[Exercise brief]:
Word for word, transcribe the data below from the line with "791 559 8.27" to the line with "401 221 115", keeping both of those lines.

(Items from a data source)
-=-=-

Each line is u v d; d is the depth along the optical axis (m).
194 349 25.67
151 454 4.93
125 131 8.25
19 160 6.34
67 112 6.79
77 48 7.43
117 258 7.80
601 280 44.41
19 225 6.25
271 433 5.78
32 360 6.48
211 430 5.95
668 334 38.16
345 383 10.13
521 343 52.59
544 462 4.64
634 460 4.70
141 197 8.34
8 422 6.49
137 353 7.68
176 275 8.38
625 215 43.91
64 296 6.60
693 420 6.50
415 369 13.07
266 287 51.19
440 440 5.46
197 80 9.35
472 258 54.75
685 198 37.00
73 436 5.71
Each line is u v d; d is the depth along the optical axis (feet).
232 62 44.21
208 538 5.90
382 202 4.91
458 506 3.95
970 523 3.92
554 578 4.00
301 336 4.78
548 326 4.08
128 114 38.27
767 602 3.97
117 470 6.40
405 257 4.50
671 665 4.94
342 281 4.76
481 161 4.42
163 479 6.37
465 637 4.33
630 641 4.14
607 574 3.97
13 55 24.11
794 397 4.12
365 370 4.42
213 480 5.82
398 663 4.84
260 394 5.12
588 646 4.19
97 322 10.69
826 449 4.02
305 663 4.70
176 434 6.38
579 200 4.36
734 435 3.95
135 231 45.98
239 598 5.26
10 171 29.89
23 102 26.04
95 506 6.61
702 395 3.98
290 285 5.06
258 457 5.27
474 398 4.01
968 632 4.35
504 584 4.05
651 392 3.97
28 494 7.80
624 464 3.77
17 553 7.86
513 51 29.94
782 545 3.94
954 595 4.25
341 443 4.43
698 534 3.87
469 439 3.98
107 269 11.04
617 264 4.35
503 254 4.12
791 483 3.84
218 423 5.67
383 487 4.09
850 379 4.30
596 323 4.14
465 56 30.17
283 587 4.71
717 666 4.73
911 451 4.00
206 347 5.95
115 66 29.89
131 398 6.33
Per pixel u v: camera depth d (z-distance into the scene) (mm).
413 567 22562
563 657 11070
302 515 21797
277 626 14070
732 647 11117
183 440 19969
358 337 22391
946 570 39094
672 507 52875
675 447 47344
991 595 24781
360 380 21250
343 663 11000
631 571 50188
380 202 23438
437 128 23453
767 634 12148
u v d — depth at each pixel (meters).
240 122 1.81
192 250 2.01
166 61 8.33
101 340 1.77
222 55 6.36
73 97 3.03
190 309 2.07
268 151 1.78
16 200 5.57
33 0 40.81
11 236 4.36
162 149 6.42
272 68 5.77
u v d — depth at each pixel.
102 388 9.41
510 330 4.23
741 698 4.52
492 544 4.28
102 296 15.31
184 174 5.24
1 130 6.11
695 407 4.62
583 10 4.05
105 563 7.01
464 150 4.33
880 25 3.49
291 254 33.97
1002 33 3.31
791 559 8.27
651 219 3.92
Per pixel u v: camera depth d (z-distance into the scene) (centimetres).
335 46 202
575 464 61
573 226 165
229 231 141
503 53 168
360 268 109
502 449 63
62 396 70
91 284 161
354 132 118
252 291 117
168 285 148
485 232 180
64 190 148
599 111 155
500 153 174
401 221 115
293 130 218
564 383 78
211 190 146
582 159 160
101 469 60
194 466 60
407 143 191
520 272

-=-=-

[Response for this exercise]:
791 559 8.27
651 219 3.92
Per pixel u v: camera depth d (z-distance into the scene) (centimetres).
335 46 202
575 464 61
573 226 165
229 231 141
503 53 168
360 268 109
502 449 63
62 396 70
91 284 161
354 132 118
252 291 117
168 285 148
485 232 180
64 190 148
599 111 155
500 153 174
401 221 115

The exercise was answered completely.